Basement Life is one of the major causes of Suicides and Depression.
*on my personal opinion =)
Lesson #4: Child’s cry will make you INSANE.
I love kids, don’t get me wrong however, I underestimated the power of a child’s cry. Little babies can’t talk, so anytime there is something wrong – they cry. I don’t know what’s a normal rate of them cry, but it seemed like the baby upstairs was crying no-stop. In the middle of the night, at 5 am, during the day. There is no schedule. Maybe they all cry so much or could be that parents are doing something wrong – not my business. Obviously, I have nothing against the child or parents, but if you try to put in few hours of concentrated work – it’s not going to happen. Earplugs don’t help. Noise-canceling headphones don’t help. Keep that in mind if you are looking to move into the place with small kids or babies.
Leeson #5: It’s not worth the savings.
I’ve been thinking about getting out of the shithole for a while. I was not happy there and even my friends noticed the change in me. Quietly, all this negativity and coldness creep up on you and suck you in. ENOUGH! 6 months were enough for me to say enough and run away as fast as I could. I am not a picky man and live a pretty minimalistic lifestyle, however I cracked only after 6 months… A lot of people live like that for years! I genuinely feel for them. How long will you last?
Only after it moved out I realized how deep that hole had sucked me in. Leaving the shithole in my U-Haul I could not stop smiling. I felt such a relief! I am freeee!
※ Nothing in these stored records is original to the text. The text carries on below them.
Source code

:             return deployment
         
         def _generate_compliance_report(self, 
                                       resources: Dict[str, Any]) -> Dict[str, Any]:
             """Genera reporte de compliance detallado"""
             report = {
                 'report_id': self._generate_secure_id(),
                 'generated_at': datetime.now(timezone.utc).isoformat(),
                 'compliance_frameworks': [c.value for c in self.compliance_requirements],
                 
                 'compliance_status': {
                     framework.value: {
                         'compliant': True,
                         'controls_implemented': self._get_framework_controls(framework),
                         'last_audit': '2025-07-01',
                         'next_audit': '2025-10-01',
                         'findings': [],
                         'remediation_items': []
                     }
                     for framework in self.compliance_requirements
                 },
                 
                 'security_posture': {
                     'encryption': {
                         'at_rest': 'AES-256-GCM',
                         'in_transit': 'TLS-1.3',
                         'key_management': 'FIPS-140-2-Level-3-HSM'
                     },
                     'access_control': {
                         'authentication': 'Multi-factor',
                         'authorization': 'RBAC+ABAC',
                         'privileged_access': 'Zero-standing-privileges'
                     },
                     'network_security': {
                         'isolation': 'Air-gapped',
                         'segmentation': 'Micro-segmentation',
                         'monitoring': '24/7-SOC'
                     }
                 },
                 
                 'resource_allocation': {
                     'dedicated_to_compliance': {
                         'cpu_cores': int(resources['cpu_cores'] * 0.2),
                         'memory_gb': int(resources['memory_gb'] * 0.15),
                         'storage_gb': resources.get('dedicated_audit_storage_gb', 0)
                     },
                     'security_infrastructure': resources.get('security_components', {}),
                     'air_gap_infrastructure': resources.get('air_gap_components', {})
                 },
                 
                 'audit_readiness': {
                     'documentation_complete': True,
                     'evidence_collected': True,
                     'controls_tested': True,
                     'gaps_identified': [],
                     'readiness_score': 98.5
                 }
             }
Now I live in a house, with big bright windows, backyard and lots of fresh air. Only three days as I’m here and I can’t stop enjoying it. I love it! I feel the energy comes back. The first night I slept above the ground, instantly my resting heart rate dropped to normal 39 bpm. I want to create, I am inspired to live. I smile to others and receive the smiles back. Huh, it feels like an escape from the prison of some kind… I am also grateful for a chance to chose the place to live. I realize that for many reasons, a lot of people don’t have the opportunity to get up and go so easily. That really sucks! I am sorry for those folks. However if you do have the opportunity to live in place that you like – don’t chose to save by compromising your living conditions.
It will cost you much more in terms of mental and physical health.
Nevertheless it was an experience and I learned from it. I think I did… I am grateful for that period of my life because now I appreciate my new place a 100 times more. Now I know exactly where I don’t want to spend my life and what I need to remain happy and healthy.